Это было ударом ниже пояса. Да, я не знал. Но она ведь тоже не сказала.

– Ты могла позвонить. Написать.

– А зачем? – она горько рассмеялась, и смех ее перешел в надрывный кашель. – Чтобы услышать, как ты занят? Чтобы получить очередную подачку? Нет уж. Я нашла того, кто был рядом. Кто оценил меня.

– Игнатенко? – я с трудом выговорил это имя. – Того самого женатого альфонса, который тебя содержал, а потом, я так понимаю, кинул, раз ты здесь одна?

Ее лицо исказилось от злобы, но вдруг выражение снова резко поменялось. Слезы брызнули из ее глаз.

– Он… он обещал развестись, – всхлипнула она, и ее голос стал жалобным, детским. – Обещал, Андрей! А потом… потом просто перестал отвечать на звонки. А я… а я заболела. Оказалось, все это время… – она замолчала, смотря в пустоту.

Потом ее взгляд снова нашел меня, но в нем теперь была какая-то отчаянная, лихорадочная надежда.

– Андрюша… – она протянула ко мне руку, и пальцы ее дрожали. – Прости меня. Я была дурой. Я все испортила. Я так жалею… Я скучала по детям. По Степке… По нашему дому.

Я молчал, ошеломленный этой резкой сменой настроений. Это была та самая биполярка, о которой мне когда-то шептались ее родственники?

– Мы можем все начать сначала, – она говорила быстро, страстно, ее глаза горели. – Я вылечусь. Мы заберем детей. Мы будем семьей. Настоящей семьей. Ты же меня еще любишь, да? Я знаю, ты любишь.

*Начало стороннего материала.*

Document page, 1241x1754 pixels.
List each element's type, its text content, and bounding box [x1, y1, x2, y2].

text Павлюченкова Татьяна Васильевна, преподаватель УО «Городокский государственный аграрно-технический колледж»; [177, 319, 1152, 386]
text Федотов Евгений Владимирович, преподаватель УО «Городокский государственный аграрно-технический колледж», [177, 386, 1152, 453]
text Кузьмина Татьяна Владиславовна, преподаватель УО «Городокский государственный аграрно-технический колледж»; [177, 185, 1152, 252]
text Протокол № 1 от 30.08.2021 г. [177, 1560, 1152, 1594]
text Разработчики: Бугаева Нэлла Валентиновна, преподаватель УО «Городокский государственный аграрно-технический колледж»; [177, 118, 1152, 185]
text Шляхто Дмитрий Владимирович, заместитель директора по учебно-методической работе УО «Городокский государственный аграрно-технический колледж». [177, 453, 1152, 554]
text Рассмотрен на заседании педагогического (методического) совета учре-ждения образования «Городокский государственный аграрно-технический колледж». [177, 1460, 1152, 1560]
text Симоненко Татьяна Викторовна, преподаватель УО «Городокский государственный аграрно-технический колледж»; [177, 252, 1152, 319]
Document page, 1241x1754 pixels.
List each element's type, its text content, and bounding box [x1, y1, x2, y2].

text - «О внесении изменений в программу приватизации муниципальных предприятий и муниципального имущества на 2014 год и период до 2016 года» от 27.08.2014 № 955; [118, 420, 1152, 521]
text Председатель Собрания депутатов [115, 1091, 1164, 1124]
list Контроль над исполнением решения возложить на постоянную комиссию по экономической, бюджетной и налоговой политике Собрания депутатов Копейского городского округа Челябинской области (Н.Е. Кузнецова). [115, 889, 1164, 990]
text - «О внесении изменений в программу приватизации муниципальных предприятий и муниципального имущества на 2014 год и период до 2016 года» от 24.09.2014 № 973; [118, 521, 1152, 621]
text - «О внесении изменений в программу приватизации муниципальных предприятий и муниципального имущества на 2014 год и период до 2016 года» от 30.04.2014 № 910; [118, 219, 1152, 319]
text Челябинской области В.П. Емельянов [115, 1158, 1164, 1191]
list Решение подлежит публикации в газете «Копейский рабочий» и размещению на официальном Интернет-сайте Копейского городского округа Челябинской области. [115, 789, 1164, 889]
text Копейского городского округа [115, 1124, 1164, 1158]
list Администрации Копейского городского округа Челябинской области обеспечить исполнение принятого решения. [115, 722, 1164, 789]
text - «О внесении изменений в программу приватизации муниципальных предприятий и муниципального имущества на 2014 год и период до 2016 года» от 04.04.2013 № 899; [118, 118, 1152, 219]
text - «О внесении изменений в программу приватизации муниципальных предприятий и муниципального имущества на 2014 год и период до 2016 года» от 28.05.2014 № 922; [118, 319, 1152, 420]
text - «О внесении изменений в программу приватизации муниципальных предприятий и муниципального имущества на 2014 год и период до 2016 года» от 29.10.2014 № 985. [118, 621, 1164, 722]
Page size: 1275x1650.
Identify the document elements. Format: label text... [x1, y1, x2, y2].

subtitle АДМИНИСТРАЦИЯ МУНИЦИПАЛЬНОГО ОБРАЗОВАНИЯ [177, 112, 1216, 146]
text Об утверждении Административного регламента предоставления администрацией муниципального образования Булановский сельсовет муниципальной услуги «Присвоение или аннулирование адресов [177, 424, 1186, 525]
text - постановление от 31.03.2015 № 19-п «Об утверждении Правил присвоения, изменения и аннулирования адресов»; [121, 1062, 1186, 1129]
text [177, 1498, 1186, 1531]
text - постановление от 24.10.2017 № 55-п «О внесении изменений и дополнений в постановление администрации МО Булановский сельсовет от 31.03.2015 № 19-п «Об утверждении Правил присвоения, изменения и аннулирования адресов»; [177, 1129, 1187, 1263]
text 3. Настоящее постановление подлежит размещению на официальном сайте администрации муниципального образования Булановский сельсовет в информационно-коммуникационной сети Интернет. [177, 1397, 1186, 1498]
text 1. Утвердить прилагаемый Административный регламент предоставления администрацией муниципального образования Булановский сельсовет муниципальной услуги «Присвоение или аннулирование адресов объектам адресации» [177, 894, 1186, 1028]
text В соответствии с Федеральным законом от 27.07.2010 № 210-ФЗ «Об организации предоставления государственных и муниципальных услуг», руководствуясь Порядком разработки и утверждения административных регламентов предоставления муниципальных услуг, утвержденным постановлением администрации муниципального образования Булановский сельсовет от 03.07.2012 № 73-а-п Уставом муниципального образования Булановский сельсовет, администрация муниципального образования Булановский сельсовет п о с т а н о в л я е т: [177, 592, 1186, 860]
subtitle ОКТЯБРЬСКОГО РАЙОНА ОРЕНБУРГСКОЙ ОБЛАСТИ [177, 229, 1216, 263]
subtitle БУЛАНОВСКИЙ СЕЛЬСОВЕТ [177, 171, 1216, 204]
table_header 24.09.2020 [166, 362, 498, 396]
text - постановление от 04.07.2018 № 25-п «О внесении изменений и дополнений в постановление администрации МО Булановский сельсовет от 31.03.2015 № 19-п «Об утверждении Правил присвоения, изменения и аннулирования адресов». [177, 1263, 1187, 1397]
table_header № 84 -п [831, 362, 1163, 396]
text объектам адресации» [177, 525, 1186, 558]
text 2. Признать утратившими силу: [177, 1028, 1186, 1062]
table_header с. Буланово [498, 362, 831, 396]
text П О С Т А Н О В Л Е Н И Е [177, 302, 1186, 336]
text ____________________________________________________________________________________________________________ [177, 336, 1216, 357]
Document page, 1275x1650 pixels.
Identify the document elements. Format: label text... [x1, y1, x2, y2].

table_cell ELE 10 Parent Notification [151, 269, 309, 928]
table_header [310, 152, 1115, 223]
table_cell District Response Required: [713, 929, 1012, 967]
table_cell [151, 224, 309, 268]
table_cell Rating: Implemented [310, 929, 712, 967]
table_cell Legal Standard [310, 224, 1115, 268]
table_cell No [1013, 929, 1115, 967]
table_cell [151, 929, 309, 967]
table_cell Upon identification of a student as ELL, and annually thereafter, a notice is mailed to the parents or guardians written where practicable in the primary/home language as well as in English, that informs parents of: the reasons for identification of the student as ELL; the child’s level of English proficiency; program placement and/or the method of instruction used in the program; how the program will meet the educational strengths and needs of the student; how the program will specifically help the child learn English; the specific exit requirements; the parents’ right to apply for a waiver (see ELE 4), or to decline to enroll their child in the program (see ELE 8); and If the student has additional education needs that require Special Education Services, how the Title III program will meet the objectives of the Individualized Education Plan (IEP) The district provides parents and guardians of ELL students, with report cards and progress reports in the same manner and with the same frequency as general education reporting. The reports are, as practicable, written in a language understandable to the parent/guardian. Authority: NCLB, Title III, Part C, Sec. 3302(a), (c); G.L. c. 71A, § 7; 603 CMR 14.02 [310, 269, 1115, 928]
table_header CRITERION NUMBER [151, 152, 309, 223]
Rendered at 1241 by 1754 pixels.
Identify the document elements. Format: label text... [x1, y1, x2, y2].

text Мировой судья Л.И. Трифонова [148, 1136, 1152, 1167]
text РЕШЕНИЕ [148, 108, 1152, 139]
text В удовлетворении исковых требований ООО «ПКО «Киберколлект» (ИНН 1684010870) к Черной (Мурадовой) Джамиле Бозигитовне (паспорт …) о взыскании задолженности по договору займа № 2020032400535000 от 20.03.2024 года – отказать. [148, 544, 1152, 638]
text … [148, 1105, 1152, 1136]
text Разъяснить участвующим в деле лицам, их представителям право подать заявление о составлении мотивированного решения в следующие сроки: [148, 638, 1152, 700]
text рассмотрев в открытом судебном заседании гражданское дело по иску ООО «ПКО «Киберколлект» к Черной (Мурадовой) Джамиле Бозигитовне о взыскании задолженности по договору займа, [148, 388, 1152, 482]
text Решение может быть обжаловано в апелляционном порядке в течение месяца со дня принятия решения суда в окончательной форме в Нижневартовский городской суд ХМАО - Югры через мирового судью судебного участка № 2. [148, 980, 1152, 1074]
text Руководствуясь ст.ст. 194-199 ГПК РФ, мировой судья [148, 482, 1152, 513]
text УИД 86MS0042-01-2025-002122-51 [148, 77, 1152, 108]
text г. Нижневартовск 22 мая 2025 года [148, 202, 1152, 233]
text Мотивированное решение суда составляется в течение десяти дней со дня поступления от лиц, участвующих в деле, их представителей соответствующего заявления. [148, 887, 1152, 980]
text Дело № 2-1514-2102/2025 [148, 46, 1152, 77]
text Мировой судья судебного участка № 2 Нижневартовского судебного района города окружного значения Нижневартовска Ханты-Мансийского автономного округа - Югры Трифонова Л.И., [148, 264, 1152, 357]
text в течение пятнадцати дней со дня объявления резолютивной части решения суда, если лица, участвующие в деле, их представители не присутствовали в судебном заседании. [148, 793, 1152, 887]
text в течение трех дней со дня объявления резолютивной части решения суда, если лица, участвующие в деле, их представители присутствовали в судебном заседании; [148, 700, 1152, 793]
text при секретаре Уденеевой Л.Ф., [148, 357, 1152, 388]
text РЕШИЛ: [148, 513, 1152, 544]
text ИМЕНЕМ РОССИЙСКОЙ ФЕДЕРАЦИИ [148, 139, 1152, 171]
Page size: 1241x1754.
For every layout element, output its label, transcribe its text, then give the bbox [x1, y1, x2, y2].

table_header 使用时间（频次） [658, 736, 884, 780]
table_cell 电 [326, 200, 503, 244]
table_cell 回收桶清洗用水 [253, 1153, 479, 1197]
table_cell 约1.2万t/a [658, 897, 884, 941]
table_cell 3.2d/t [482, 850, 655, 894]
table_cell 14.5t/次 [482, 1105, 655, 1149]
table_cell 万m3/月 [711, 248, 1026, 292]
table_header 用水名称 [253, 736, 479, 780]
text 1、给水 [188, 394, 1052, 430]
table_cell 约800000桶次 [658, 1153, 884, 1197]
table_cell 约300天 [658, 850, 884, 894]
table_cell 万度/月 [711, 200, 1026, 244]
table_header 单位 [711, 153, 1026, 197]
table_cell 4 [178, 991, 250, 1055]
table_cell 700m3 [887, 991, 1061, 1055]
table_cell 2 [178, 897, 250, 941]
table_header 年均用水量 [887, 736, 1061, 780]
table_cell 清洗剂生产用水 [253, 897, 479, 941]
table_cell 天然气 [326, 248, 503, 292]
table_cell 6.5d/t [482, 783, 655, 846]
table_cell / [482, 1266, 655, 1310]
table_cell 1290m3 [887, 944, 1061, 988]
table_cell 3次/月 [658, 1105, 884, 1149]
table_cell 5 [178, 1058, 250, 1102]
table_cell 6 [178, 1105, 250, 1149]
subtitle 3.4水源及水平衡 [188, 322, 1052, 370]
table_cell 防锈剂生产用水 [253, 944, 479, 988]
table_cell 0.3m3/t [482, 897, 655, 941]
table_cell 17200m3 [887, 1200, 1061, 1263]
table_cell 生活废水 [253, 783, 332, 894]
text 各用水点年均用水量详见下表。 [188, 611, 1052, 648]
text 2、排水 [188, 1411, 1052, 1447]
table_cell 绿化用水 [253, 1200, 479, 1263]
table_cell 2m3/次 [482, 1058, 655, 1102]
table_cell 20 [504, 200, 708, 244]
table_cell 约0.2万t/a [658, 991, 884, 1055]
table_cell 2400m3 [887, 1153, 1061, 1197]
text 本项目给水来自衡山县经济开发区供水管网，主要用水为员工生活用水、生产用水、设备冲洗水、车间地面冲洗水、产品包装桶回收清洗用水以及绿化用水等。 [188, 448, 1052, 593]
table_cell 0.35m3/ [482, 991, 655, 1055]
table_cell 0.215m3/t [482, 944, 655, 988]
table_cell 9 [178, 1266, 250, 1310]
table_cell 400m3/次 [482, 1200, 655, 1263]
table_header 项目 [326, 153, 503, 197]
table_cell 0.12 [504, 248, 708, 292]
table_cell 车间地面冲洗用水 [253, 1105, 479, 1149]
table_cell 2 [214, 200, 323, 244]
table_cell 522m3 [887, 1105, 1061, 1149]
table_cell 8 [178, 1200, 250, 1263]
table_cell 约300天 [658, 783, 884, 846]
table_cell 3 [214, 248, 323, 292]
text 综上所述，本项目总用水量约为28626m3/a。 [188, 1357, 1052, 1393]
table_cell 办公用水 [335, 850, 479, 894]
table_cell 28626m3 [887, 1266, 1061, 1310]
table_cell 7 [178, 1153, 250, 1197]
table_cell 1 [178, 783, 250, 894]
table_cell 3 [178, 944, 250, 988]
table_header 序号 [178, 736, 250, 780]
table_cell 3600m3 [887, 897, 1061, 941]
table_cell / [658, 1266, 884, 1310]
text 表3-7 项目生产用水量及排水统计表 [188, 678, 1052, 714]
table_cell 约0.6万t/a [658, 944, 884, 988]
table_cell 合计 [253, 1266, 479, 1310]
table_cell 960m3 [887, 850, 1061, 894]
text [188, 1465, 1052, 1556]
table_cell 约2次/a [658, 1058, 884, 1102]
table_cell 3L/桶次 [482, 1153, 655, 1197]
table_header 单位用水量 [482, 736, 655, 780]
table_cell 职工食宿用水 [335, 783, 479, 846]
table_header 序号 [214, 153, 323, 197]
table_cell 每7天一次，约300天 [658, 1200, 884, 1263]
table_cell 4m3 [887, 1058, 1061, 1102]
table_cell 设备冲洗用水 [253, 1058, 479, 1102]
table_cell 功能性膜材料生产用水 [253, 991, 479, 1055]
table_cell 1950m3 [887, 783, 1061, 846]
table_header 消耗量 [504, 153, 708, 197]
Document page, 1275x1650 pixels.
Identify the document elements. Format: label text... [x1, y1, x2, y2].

Она смотрела на меня с таким наигранным, жалким ожиданием, что у меня сжалось сердце. Но не от жалости. От отвращения. От понимания, что это не раскаяние. Это отчаяние загнанного в угол человека, хватающегося за соломинку.

– Нет, Маша, – тихо, но очень четко сказал я. – Ничего у нас не будет. Никогда. Дети теперь мои. И я не позволю тебе снова сломать им жизнь.

Ее лицо снова преобразилось. На нем вспыхнула ярость.

– Я их мать! – прошипела она. – Я подам в суд! Я докажу, что ты никчемный отец! У тебя ничего не выйдет!

– Попробуй, – холодно бросил я и, развернувшись, вышел из палаты.

За спиной оставался ее сдавленный, бессильный плач, быстро перешедший в истеричные крики. Я шел по коридору, и меня трясло. Но не от страха. От осознания того, что женщина, которую я когда-то любил, окончательно и бесповоротно умерла.